**TASKS AND EXERCISES:**
**A)** According to the Shunting Yard passage, how is the algorithm probably best understood?
**B)** Rewrite the Shunting Yard passage from "At first glance, Shunting" up to and including "-> token = t)", changing "daunting" to "intimidating".

**DOCUMENT PASSAGE:**
Segment Open
With these introductory definitions out of the way, let's turn our attention to Shunting Yard in pseudo-code form (a modified version of the one on Wikipedia). The later implementation contains an inlined version of the pseudo-code for traceability:

while tokens to be read
  read token
  if token is operand then push onto operand stack
  if token is unary prefix operator then push onto operator stack
  if token is binary operator, o1, then
    while operator token, o2, at top of operator stack, and
        either o1 is left associative and its precedence is <= to that of o2
        or o1 is right associative and its precedence < that of o2
      reduce expression
    push o1 onto the operator stack
  if token is left paren then push it onto operator stack
  if token is right paren
    until token at top of operator stack is left paren
      reduce expression
    if operator stack runs out without finding left paren then mismatched parens
    pop left paren from stack
when no more tokens to read and
  while still tokens on operator stack
    if operator token on top of stack is paren then mismatched parens
    reduce expression
  pop result of operand stack

reduce expression
  pop operator off operator stack
  pop operands off operand stack
  process expression
  push result onto operand stack

At first glance, Shunting Yard may appear daunting. It's probably best understood through initial pen and paper evaluation of gradually more complex expressions.

Implementing the algorithm bottom up, we require a few functions to answer questions such as whether a token is an operand or an operator and whether the operator is unary or binary. We could've encoded these binary decisions in the configuration table, but encoding the mapping through functions seemed more natural:

// val lookupOperator : token:Token -> int * Associativity
let lookupOperator token = 
    configuration 
    |> List.find (fun (t, _, _) -> token = t)
Segment Closed
**EXCERPTED RECORDS:**
Segment Open
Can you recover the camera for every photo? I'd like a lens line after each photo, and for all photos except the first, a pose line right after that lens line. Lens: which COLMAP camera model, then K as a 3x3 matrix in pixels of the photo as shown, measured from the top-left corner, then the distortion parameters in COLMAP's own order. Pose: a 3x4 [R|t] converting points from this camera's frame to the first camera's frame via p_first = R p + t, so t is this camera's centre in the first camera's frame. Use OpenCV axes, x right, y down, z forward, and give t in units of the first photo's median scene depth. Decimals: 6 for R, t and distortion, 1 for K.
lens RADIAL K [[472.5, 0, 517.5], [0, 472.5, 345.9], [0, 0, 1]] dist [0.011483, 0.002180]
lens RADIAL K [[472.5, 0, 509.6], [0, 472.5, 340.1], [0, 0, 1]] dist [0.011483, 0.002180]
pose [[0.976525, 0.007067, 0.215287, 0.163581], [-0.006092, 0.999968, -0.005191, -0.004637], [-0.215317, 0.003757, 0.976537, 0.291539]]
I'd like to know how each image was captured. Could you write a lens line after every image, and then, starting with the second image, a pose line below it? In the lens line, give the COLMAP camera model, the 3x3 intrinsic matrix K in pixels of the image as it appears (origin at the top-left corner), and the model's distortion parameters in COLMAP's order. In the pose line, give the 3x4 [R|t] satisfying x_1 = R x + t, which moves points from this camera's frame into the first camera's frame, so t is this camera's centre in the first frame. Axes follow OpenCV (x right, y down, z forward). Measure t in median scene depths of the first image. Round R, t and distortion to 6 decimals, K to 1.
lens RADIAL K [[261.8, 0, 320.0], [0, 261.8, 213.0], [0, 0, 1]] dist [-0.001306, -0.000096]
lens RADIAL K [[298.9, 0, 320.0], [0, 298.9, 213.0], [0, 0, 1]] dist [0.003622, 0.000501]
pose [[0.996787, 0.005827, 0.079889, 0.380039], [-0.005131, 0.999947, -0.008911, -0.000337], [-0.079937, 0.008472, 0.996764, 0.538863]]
Segment Closed
Segment Open
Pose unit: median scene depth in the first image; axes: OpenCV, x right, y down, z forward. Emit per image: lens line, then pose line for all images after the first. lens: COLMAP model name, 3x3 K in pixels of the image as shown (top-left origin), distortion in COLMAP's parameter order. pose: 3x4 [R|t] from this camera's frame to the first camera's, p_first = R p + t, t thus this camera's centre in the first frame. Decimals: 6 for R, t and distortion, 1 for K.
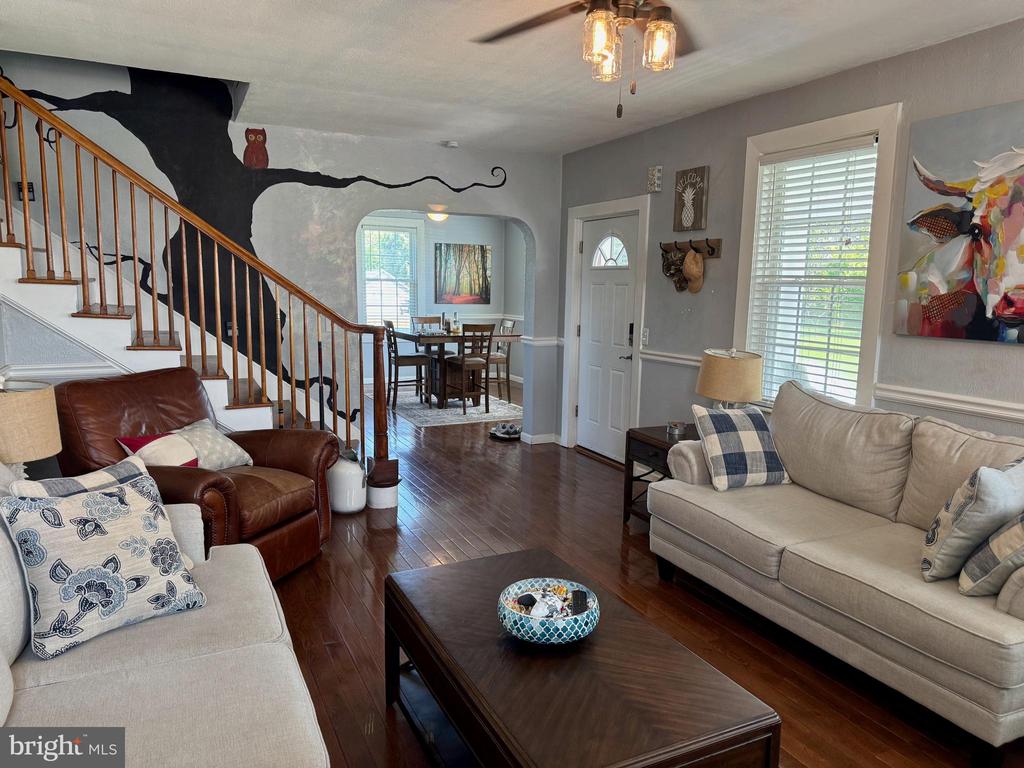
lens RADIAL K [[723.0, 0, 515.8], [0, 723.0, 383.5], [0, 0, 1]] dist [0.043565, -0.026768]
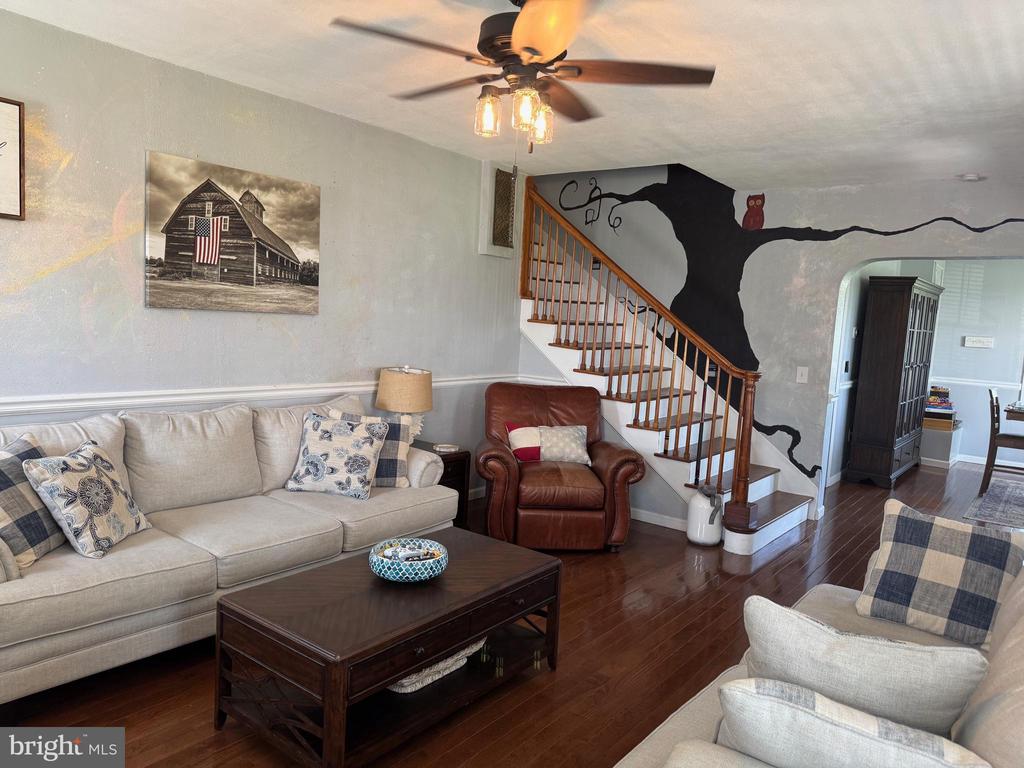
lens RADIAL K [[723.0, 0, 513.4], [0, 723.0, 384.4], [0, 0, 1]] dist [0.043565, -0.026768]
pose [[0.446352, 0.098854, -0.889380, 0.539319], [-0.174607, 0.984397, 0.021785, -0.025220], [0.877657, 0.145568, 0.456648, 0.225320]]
Segment Closed
**EXERCISE RESPONSES:**
**A)** Through initial pen and paper evaluation of gradually more complex expressions.

**B)**
At first glance, Shunting Yard may appear intimidating. It's probably best understood through initial pen and paper evaluation of gradually more complex expressions.

Implementing the algorithm bottom up, we require a few functions to answer questions such as whether a token is an operand or an operator and whether the operator is unary or binary. We could've encoded these binary decisions in the configuration table, but encoding the mapping through functions seemed more natural:

// val lookupOperator : token:Token -> int * Associativity
let lookupOperator token = 
    configuration 
    |> List.find (fun (t, _, _) -> token = t)